Pathology, University of Washington School of Medicine, Seattle, WA, USA
Institute of Translational Medicine, University of Birmingham, Birmingham, UK.
Gut. 2022 May;71(5):889-898. doi: 10.1136/gutjnl-2021-326376. Epub 2022 Feb 16.
Histological remission is evolving as an important treatment target in UC. We aimed to develop a simple histological index, aligned to endoscopy, correlated with clinical outcomes, and suited to apply to an artificial intelligence (AI) system to evaluate inflammatory activity.
Using a set of 614 biopsies from 307 patients with UC enrolled into a prospective multicentre study, we developed the Paddington International virtual ChromoendoScopy ScOre (PICaSSO) Histologic Remission Index (PHRI). Agreement with multiple other histological indices and validation for inter-reader reproducibility were assessed. Finally, to implement PHRI into a computer-aided diagnosis system, we trained and tested a novel deep learning strategy based on a CNN architecture to detect neutrophils, calculate PHRI and identify active from quiescent UC using a subset of 138 biopsies.

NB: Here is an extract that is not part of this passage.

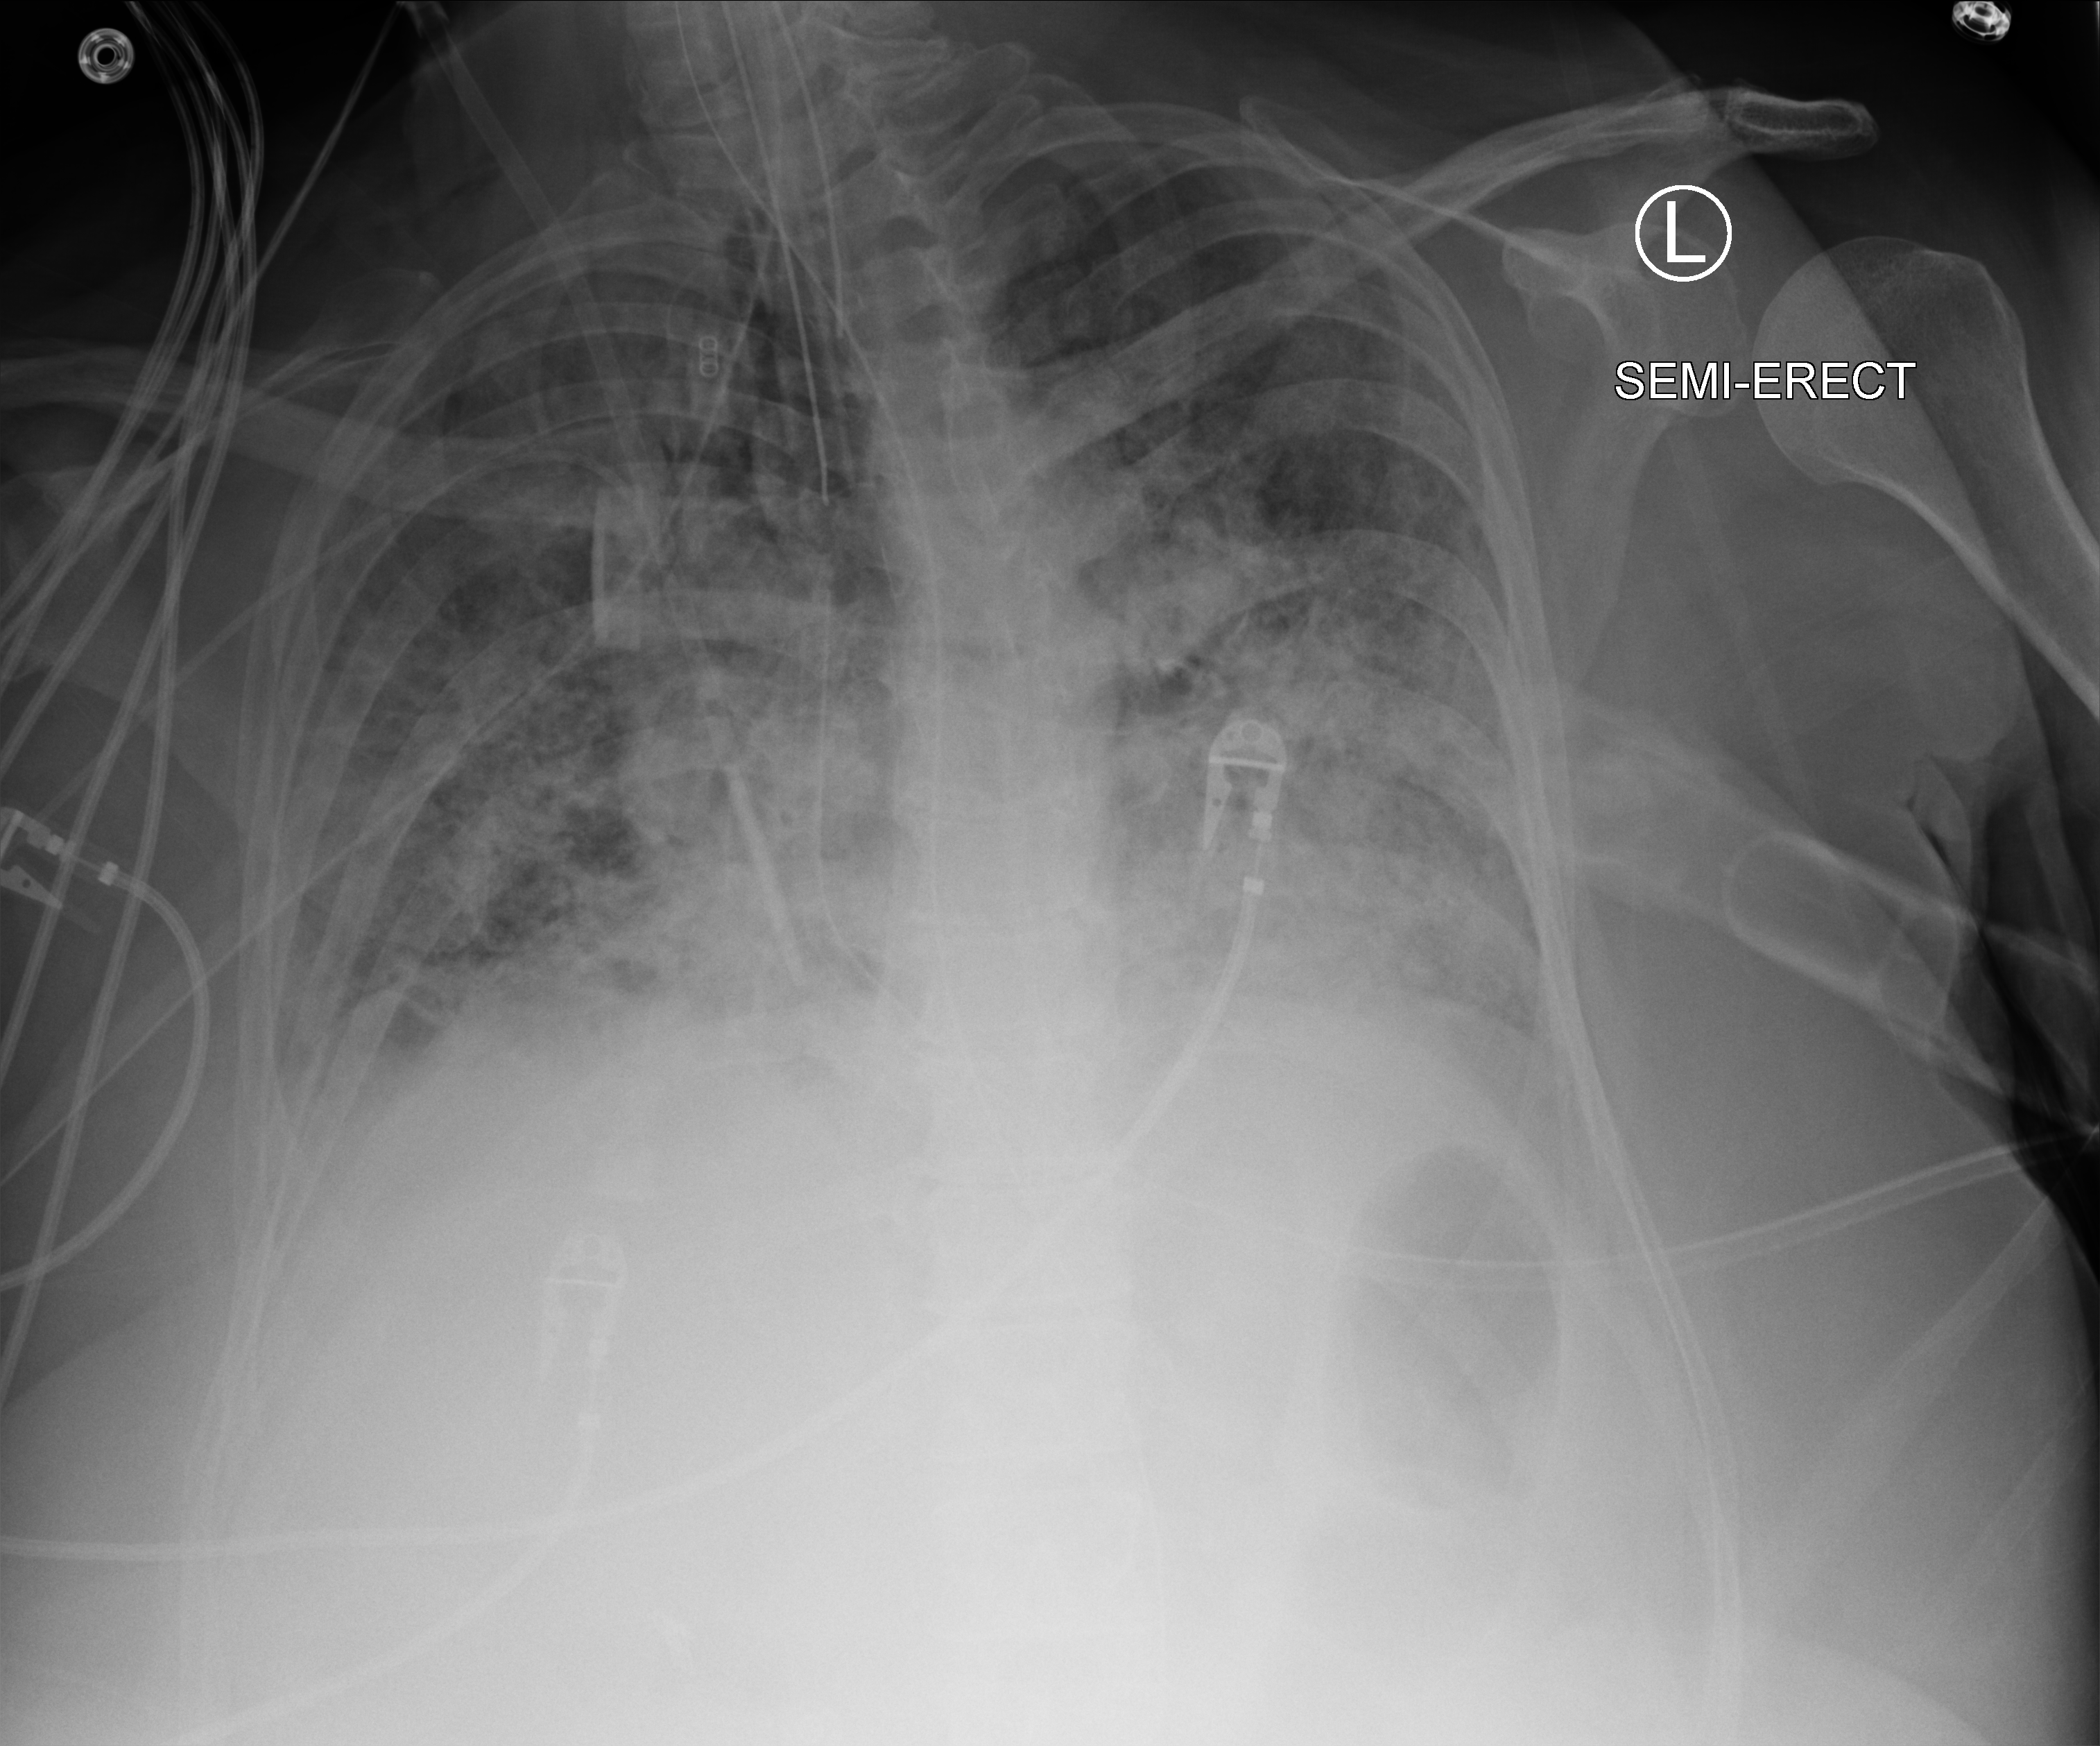
Portable chest radiograph. Patient hospitalised with COVID-19; female, aged 60–74 years.
From the hospital-stay record, not from the radiograph (when in the stay this image was taken is not recorded):
- other chronic lung disease (admission record): yes
- admitted to intensive care during this hospital stay: yes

PHRI is strongly correlated with endoscopic scores (Mayo Endoscopic Score and UC Endoscopic Index of Severity and PICaSSO) and with clinical outcomes (hospitalisation, colectomy and initiation or changes in medical therapy due to UC flare-up). A PHRI score of 1 could accurately stratify patients' risk of adverse outcomes (hospitalisation, colectomy and treatment optimisation due to flare-up) within 12 months. Our inter-reader agreement was high (intraclass correlation 0.84). Our preliminary AI algorithm differentiated active from quiescent UC with 78% sensitivity, 91.7% specificity and 86% accuracy.

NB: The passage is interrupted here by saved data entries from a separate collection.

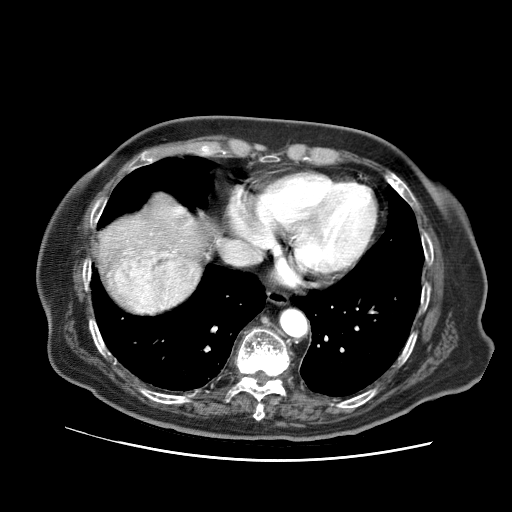
Contrast-enhanced abdominal CT (liver protocol), one axial slice; slice 62 of 73 in the series (ordered by position); reconstruction kernel STANDARD; 120 kVp; soft-tissue window (W 400 / L 40 HU); 512 × 512 image matrix, field of view 380 × 380 mm. From the clinical record (not read from this slice): diagnosis: hepatocellular carcinoma (patient treated with transarterial chemoembolisation; whether this scan precedes or follows treatment is not stated here); TNM stage (as recorded): Stage-I; Child-Pugh class: A.
Outlined on this slice (semi-automatic segmentation, software-assisted and operator-edited):
- abdominal aorta: bounding box (x1, y1, x2, y2) in pixels: (281, 310, 308, 338)
- liver parenchyma outside the tumour (the mass and vessels are separate outlines, so this box may not span the whole liver): (96, 197, 206, 311)
- mass: (112, 253, 200, 314)
- portal vein: (125, 208, 183, 254)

PHRI is a simple histological index in UC, and it exhibits the highest correlation with endoscopic activity and clinical outcomes. A PHRI-based AI system was accurate in predicting histological remission.
组织学缓解正在成为 UC 的一个重要治疗目标。我们旨在开发一种简单的组织学指标,与内镜相吻合,与临床结果相关,并适用于人工智能(AI)系统来评估炎症活动。

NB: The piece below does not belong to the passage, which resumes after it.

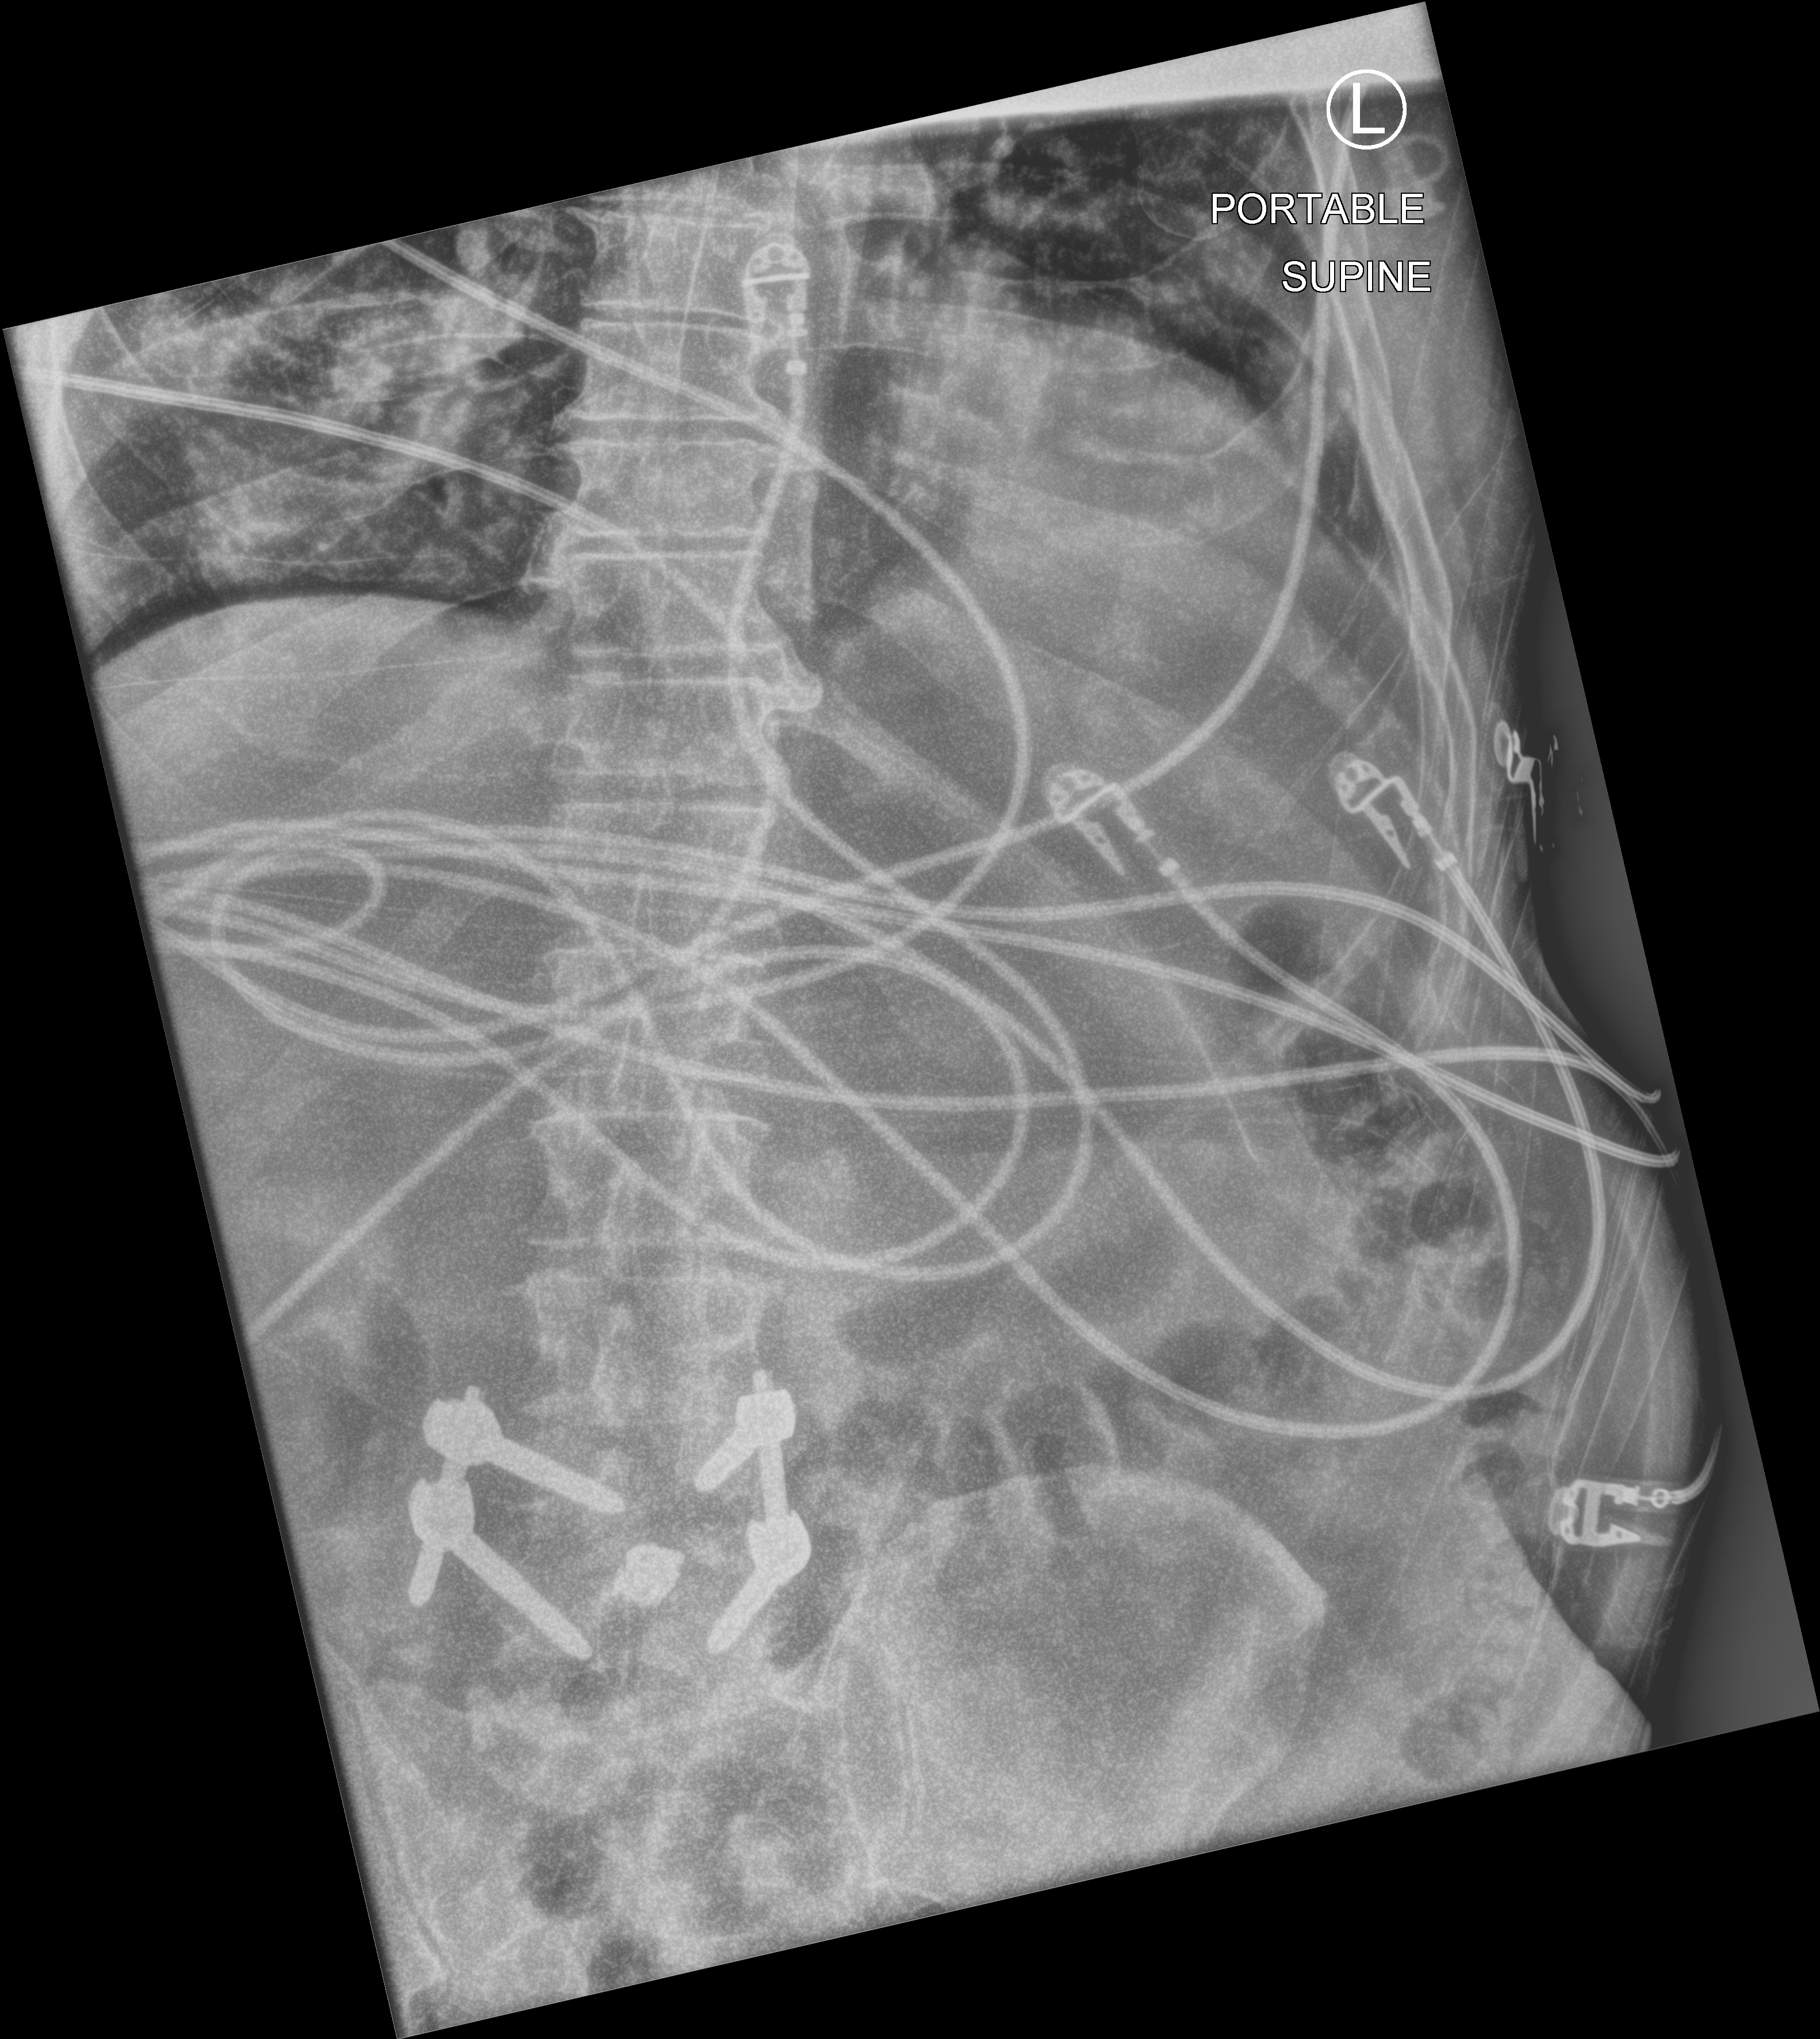
Portable abdomen radiograph. Male patient hospitalised with COVID-19, age 60–74 years.
Hospital-stay facts (about this admission, not read from this image; timing relative to this image not recorded):
- admitted to intensive care during this hospital stay: yes
- mechanically ventilated during this hospital stay: yes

使用来自 307 名 UC 患者的 614 个活检标本集,我们开发了 Paddington International virtual ChromoendoScopy ScOre (PICaSSO) 组织学缓解指数(PHRI)。评估了与其他多种组织学指标的一致性和读者间的可重复性验证。最后,为了将 PHRI 应用于计算机辅助诊断系统,我们基于 CNN 架构训练和测试了一种新的深度学习策略,以检测中性粒细胞,计算 PHRI,并使用 138 个活检标本子集识别活跃和静止的 UC。
PHRI 与内镜评分(Mayo 内镜评分和 UC 内镜严重程度指数和 PICaSSO)和临床结果(住院、结肠切除术以及因 UC 发作而开始或改变治疗)密切相关。PHRI 得分为 1 可准确分层患者在 12 个月内发生不良结局(住院、结肠切除术和因发作而优化治疗)的风险。我们的读者间一致性很高(组内相关系数为 0.84)。我们的初步 AI 算法以 78%的灵敏度、91.7%的特异性和 86%的准确率区分活跃和静止的 UC。
PHRI 是 UC 中的一种简单的组织学指标,与内镜活动和临床结果相关性最高。基于 PHRI 的 AI 系统在预测组织学缓解方面准确。